Table 2. Variables with the most significant deviations in mean values and kurtoses due to fault 5.

Statistics	Variables with the Most Significant Deviations in Means and Kurtoses
Mean	x9	x21
Kurtosis	x16	x28	x11	x7	x31	x32	x33

presents the variables with the most significant deviations in mean values and kurtoses due to the fault.

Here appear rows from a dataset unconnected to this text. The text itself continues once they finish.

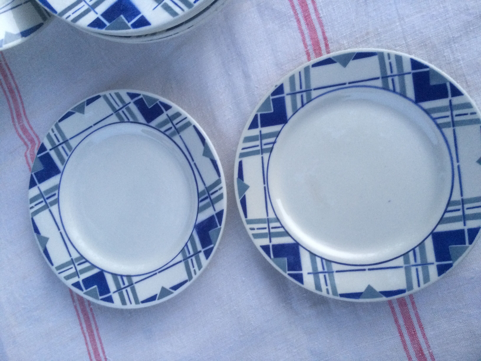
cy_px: 180
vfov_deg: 48.2
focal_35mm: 29
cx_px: 240
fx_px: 403
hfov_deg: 61.7
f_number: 2.2
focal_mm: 4.15
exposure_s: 1/33
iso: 200
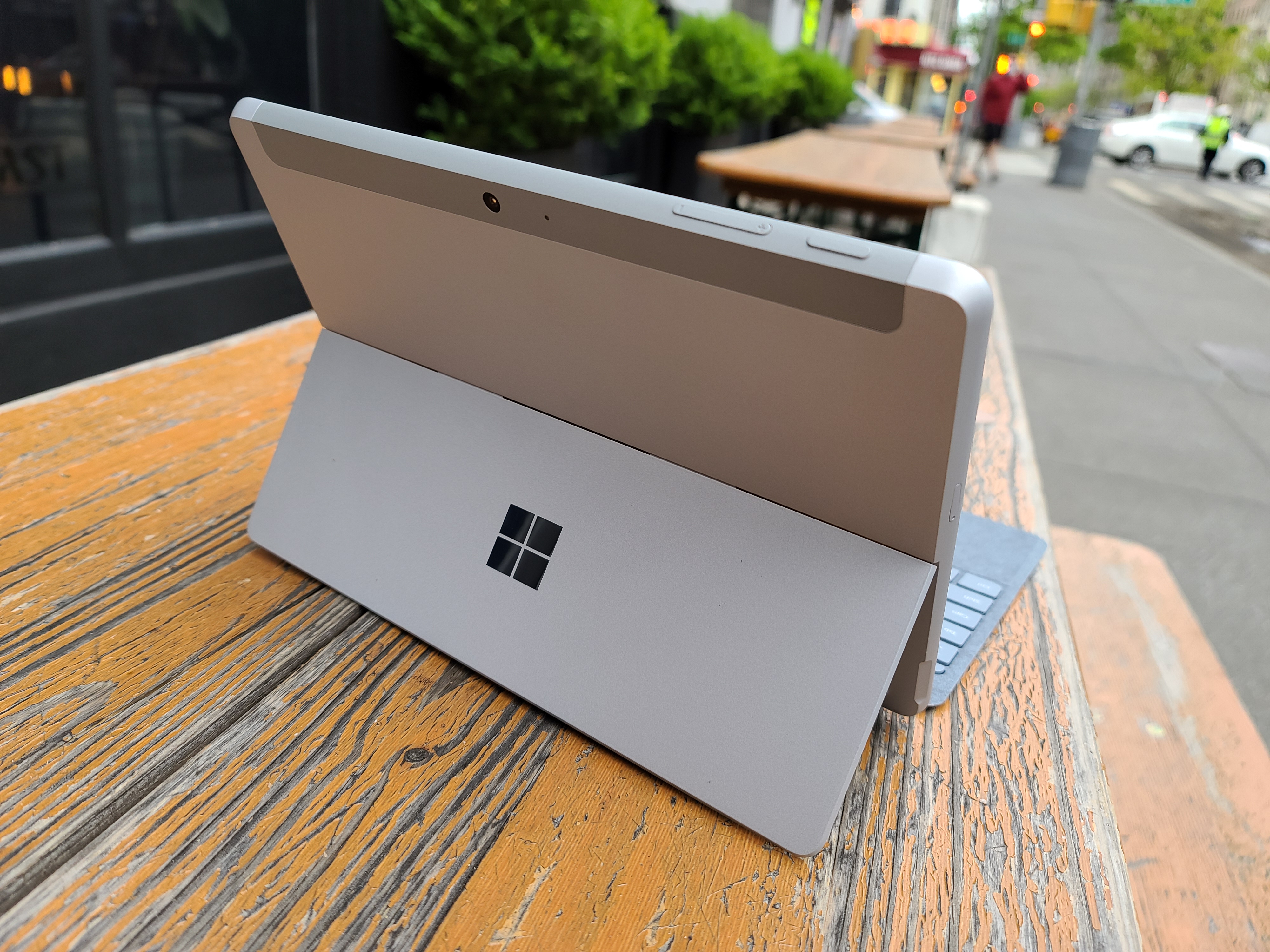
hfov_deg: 69.4
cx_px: 635
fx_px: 917
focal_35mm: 25
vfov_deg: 54.9
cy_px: 476
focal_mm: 7
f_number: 1.8
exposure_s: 1/120
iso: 64
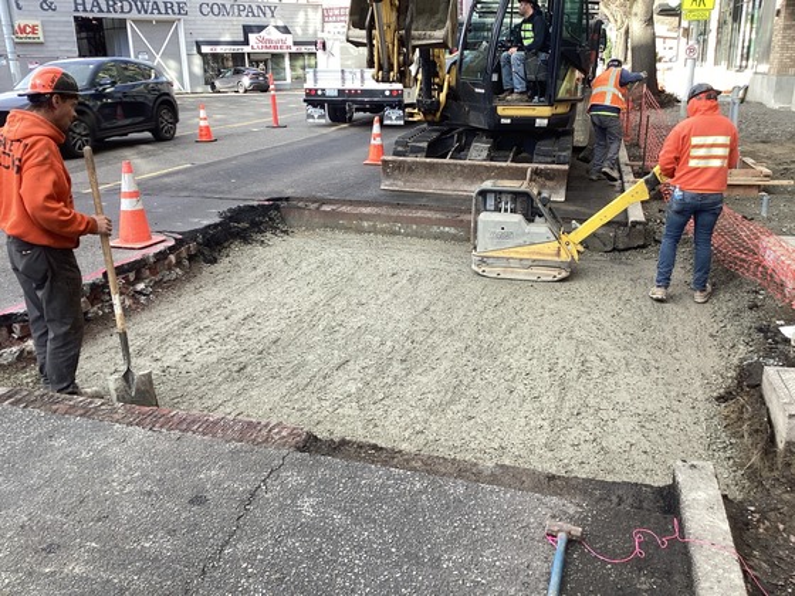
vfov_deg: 45.4
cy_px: 298
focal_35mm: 31
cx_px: 398
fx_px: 712
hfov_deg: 58.4
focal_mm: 3.3
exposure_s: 1/120
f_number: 2.4
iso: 25
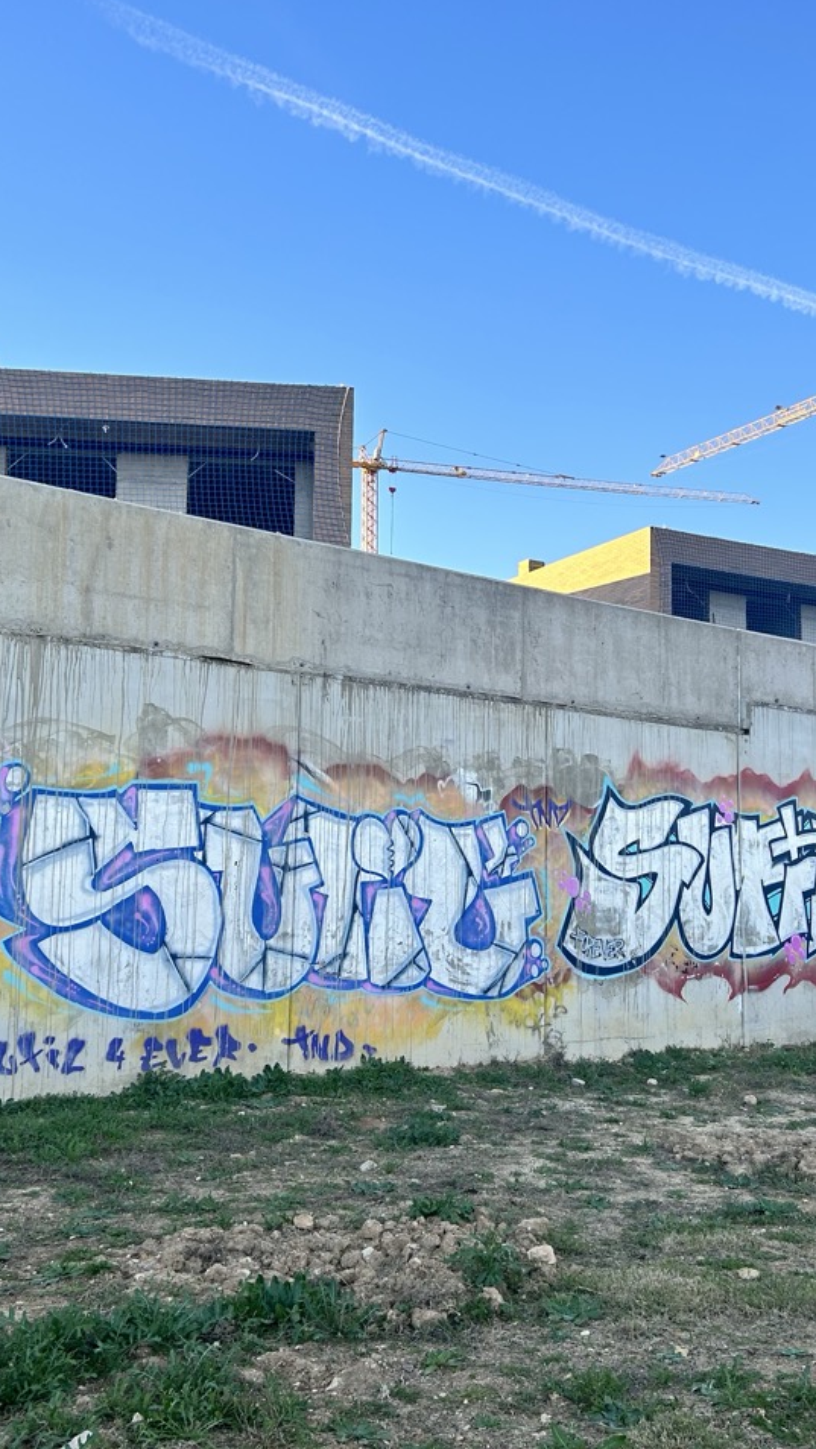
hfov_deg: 31.1
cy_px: 721
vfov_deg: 52.8
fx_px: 1461
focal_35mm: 38
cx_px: 500
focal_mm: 5.7
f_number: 1.5
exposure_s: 1/887
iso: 50
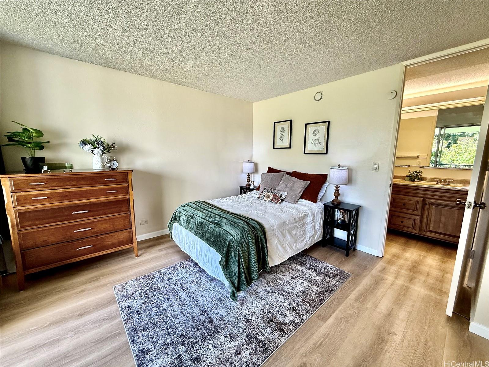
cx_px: 244
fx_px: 198
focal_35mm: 14
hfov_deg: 102.1
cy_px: 184
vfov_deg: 85.7
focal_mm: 2.22
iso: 125
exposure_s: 1/120
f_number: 2.2
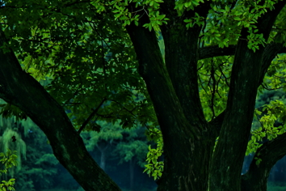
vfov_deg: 1.6
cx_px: 276
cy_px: 248
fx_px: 6895
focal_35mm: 868
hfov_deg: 2.4
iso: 50
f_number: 11
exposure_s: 1/60
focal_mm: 200
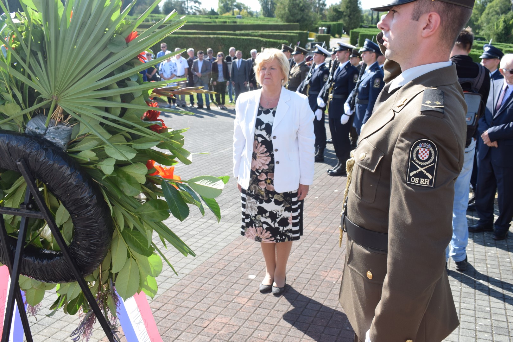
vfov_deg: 35.5
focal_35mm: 38
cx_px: 256
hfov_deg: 51.3
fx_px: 534
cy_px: 171
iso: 280
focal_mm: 25
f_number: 8
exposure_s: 1/250
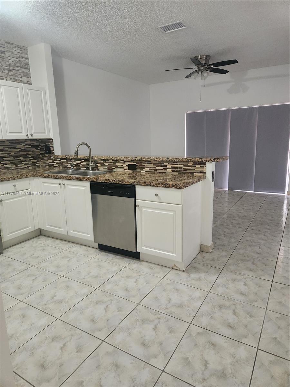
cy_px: 194
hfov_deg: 58.9
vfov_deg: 73.9
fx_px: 257
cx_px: 145
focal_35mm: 23
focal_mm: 5.4
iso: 1000
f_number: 1.8
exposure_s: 1/120
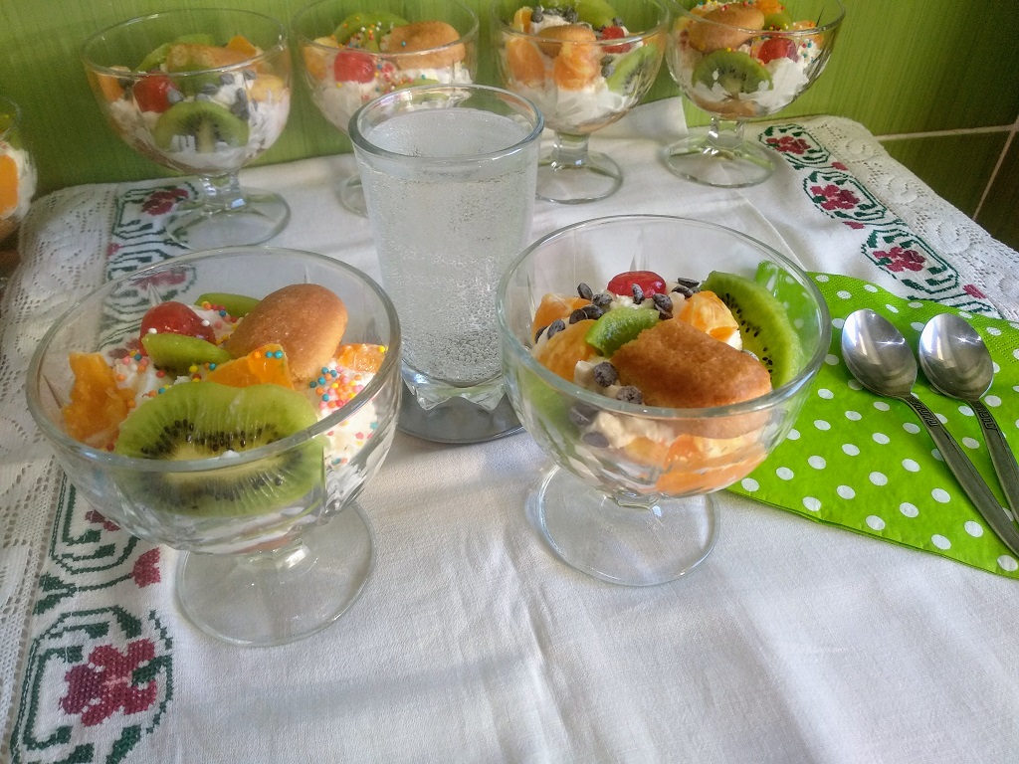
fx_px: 765
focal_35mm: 26
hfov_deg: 67.3
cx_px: 510
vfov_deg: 53.1
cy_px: 382
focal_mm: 3.81
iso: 250
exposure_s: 1/50
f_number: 2.2
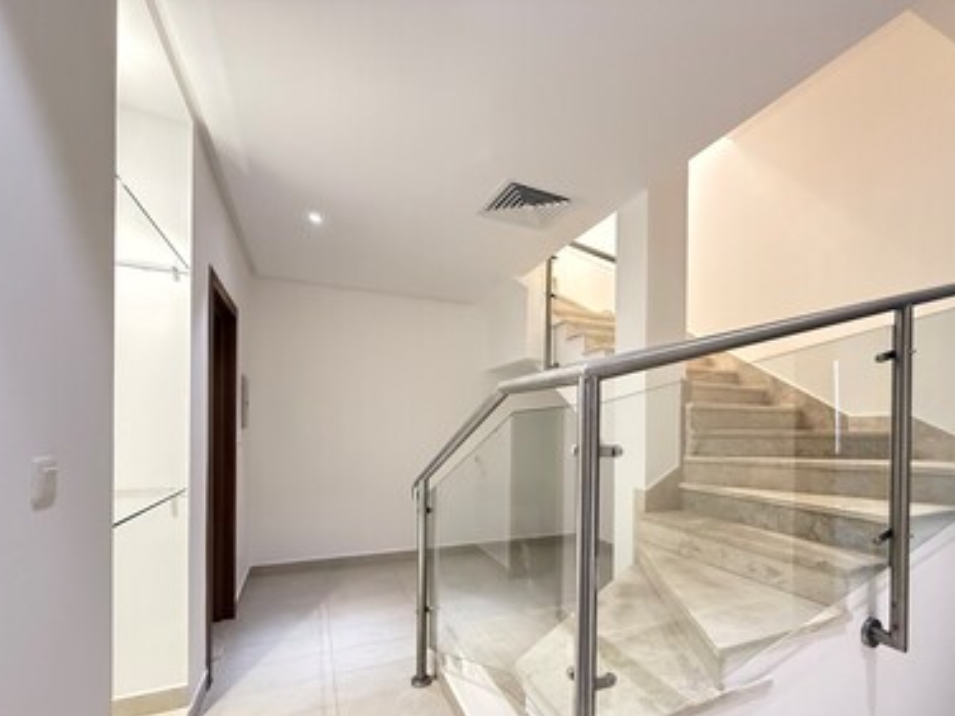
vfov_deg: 73.9
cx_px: 547
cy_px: 430
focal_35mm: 17
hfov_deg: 90.4
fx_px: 469
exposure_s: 1/50
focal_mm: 2.22
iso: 1000
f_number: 2.2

It can be seen from Table 2 that the variables x₉, x₂₁, x₁₆, x₁₁, x₇, x₃₁, x₃₂, and x₃₃ had significant deviations. This can be explained as fault 5 involves a step change in the inlet temperature of the condenser cooling water, so the reactor cooling water outlet temperature x₂₁ of the cooling water of the separator will be affected. In addition, since the gas flow is cooled by the condenser and fed into the separator, it will cause the product separator temperature x₁₁, the separator cooling water flow x₃₃, and the separator pot liquid flow x₂₉.The separated steam is recycled into the reactor through the compressor, causing changes in the reactor temperature x₉, reactor cooling water flow rate x₃₂, and reactor cooling water outlet temperature x₂₁.

For comparison, the SPA monitoring method proposed in [14] was also tested. In SPA monitoring, four sets of statistical patterns (i.e., mean, variance, skewness and kurtosis) are considered and a SP matrix with 132 statistical patterns was obtained by setting the window length as 50. It was found that retaining eight principal components was sufficient to capture 95.3% variance. Hence, the number of principal components was set as eight. The monitoring results are shown in Figure 5. It can be seen from Figure 5 that the fault was successfully detected by the T² and Q statistics of SPA monitoring, however, it did not reveal any information on fault type. Furthermore, the SP matrix included a total of 132 patterns, which may cause difficulties in subsequent fault isolation.

It can be seen from Figure 3 and Figure 5 that the improved statistical pattern analysis based on empirical likelihood not only successfully detected the fault, but could also learn the type of fault and the specific information of faulty variables while reducing the scale of the monitoring model, leading to a simple and parsimonious model. Although the SPA monitoring method in [14] also successfully detected the step fault, it could not provide any further fault information. Therefore, the improved statistical pattern analysis based on empirical likelihood is more effective and comprehensive than the SPA monitoring method. One additional issue about the proposed method is that it involves a solution of an optimization problem for each online sample, resulting in greater computation load. In this case study, the average computation time for the empirical likelihood method was 0.0325s on a personal computer with the configuration of an Intel (R) Core (TM) i7-6700 CPU @ 3.40 GHz, RAM: 8.0 GB, which is acceptable for online application. Hence, the computation load does not pose a serious problem for our method.

6. Conclusions

This article proposed an improved statistical pattern analysis monitoring method based on empirical likelihood. The basic idea is to monitor the statistical patterns with the same order independently using empirical likelihood. As a result, changes in statistical patterns with specific orders can be detected independently and faults occurring in each order can be isolated.

Compared to the original SPA framework, the improved method reduced the scale of the monitoring problem and provides more information on the faulty conditions. A case study on the TE process demonstrated that the improved statistical pattern analysis monitoring strategy detected the different effects of faults on various statistics, provided more fault information, and is suitable for the monitoring of complex multivariate processes with the change in statistics of each order.